== Segment start ==
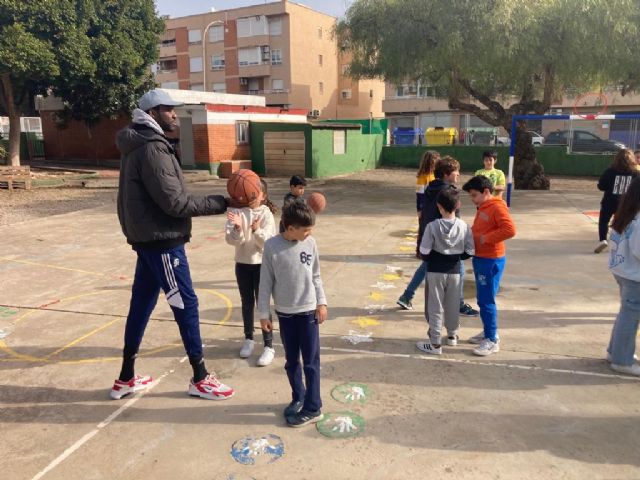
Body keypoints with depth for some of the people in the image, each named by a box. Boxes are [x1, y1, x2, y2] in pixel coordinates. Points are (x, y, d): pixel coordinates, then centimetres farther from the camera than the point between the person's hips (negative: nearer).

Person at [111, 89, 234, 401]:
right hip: (161, 240, -10)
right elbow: (175, 202, -22)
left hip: (148, 238, 10)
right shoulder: (151, 149, -18)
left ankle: (126, 378, 26)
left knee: (141, 304, 14)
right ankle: (200, 379, 12)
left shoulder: (140, 146, 15)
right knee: (186, 304, -1)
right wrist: (220, 203, -14)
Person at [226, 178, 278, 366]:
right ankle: (249, 339, 33)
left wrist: (257, 230, -34)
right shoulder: (237, 212, -6)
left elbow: (268, 243, -16)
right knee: (247, 303, 15)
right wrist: (237, 227, -31)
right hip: (242, 263, 3)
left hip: (261, 264, -3)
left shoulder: (266, 214, -10)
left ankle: (269, 346, 7)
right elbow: (231, 239, -12)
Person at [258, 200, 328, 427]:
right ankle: (298, 398, 32)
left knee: (311, 362, 4)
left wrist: (321, 302, 2)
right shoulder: (272, 246, -11)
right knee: (291, 361, 14)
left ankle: (313, 408, 13)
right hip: (285, 313, 0)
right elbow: (265, 281, -5)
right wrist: (263, 313, -3)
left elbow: (316, 276, 6)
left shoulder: (310, 243, -5)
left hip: (308, 311, 0)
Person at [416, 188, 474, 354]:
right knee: (453, 305, 19)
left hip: (436, 271, -3)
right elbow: (469, 252, -4)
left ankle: (435, 343, 11)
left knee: (436, 307, 6)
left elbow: (424, 251, -15)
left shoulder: (432, 226, -16)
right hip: (454, 271, 3)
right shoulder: (464, 226, -8)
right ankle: (452, 335, 37)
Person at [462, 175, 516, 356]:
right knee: (482, 299, 16)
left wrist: (485, 238, -22)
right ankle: (488, 332, 29)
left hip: (491, 260, -9)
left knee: (487, 301, -5)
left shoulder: (497, 207, -16)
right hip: (480, 258, 9)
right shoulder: (482, 208, 13)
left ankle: (492, 340, 5)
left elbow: (510, 230, -27)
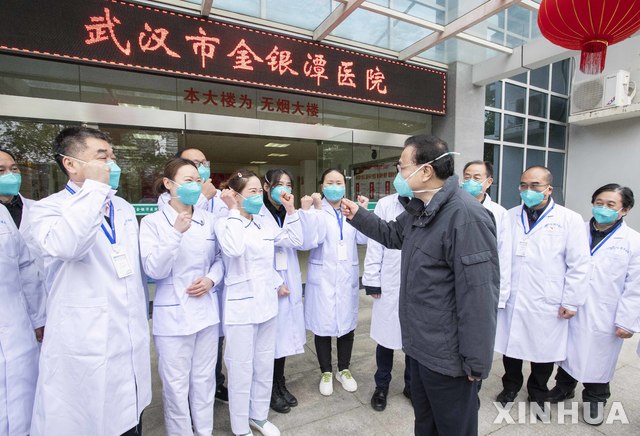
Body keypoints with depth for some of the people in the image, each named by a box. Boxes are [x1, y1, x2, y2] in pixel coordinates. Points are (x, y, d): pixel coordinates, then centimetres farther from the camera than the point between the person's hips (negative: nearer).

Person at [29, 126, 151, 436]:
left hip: (131, 342, 6)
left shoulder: (125, 209, 9)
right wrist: (94, 187, -25)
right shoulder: (48, 209, -8)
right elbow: (65, 247, -33)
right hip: (84, 347, -5)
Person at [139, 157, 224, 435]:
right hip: (173, 315, -3)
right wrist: (177, 233, -25)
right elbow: (153, 269, -16)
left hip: (207, 310, 3)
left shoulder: (209, 220, 1)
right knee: (176, 385, 10)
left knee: (204, 379, 18)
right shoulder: (153, 222, -7)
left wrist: (211, 279, -11)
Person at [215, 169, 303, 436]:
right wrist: (233, 211, -22)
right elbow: (234, 249, -31)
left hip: (267, 303, 6)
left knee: (265, 364, 19)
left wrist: (290, 209, 2)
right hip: (241, 307, -6)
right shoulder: (225, 223, -11)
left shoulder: (264, 223, 7)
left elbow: (294, 240, 9)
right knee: (241, 369, 8)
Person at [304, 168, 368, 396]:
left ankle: (344, 369, 34)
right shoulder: (317, 210, -5)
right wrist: (318, 209, -20)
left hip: (347, 276, 3)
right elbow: (310, 241, -19)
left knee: (347, 324, 11)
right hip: (323, 276, -3)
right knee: (323, 325, 6)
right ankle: (326, 372, 29)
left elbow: (363, 239, -5)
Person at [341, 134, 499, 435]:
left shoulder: (465, 216, -26)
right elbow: (393, 235, 25)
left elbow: (479, 294, -27)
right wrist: (357, 216, 15)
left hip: (447, 354, -9)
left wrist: (475, 361, -21)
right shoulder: (419, 208, 6)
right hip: (420, 344, 9)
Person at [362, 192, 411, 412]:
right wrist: (372, 281, -3)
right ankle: (382, 385, 34)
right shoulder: (385, 204, -1)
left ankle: (411, 384, 38)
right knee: (386, 336, 11)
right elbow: (375, 243, -2)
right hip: (390, 284, 0)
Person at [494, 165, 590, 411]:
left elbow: (579, 265, -5)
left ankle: (538, 394, 40)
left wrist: (571, 301, -6)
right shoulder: (511, 216, 3)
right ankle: (510, 386, 39)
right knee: (510, 346, 14)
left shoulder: (569, 219, -4)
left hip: (547, 303, -2)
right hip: (512, 299, 2)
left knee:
== Segment end ==
# EXERCISE REQUIREMENTS
Could the lines from the first entry through the line that contains "left wrist: (485, 238, -22)" be copied exactly, with all pictures left out?

# ANSWER TO THIS PROBLEM
Body keypoints with depth for some of the people in the image, each named by a box. Boxes are [x1, y1, x2, y2] in pixel coordinates. Points are (x, y, d): pixel coordinates, then centimetres farther from the camera than the point between the person's hips (negative: nearer).

Person at [111, 89, 234, 401]:
right hip: (161, 240, -10)
right elbow: (175, 202, -22)
left hip: (148, 238, 10)
right shoulder: (151, 149, -18)
left ankle: (126, 378, 26)
left knee: (141, 304, 14)
right ankle: (200, 379, 12)
left shoulder: (140, 146, 15)
right knee: (186, 304, -1)
right wrist: (220, 203, -14)
Person at [226, 178, 278, 366]:
right ankle: (249, 339, 33)
left wrist: (257, 230, -34)
right shoulder: (237, 212, -6)
left elbow: (268, 243, -16)
right knee: (247, 303, 15)
right wrist: (237, 227, -31)
right hip: (242, 263, 3)
left hip: (261, 264, -3)
left shoulder: (266, 214, -10)
left ankle: (269, 346, 7)
right elbow: (231, 239, -12)
Person at [258, 200, 328, 427]:
right ankle: (298, 398, 32)
left knee: (311, 362, 4)
left wrist: (321, 302, 2)
right shoulder: (272, 246, -11)
right knee: (291, 361, 14)
left ankle: (313, 408, 13)
right hip: (285, 313, 0)
right elbow: (265, 281, -5)
right wrist: (263, 313, -3)
left elbow: (316, 276, 6)
left shoulder: (310, 243, -5)
left hip: (308, 311, 0)
Person at [416, 188, 474, 354]:
right knee: (453, 305, 19)
left hip: (436, 271, -3)
right elbow: (469, 252, -4)
left ankle: (435, 343, 11)
left knee: (436, 307, 6)
left elbow: (424, 251, -15)
left shoulder: (432, 226, -16)
right hip: (454, 271, 3)
right shoulder: (464, 226, -8)
right ankle: (452, 335, 37)
Person at [462, 175, 516, 356]:
right knee: (482, 299, 16)
left wrist: (485, 238, -22)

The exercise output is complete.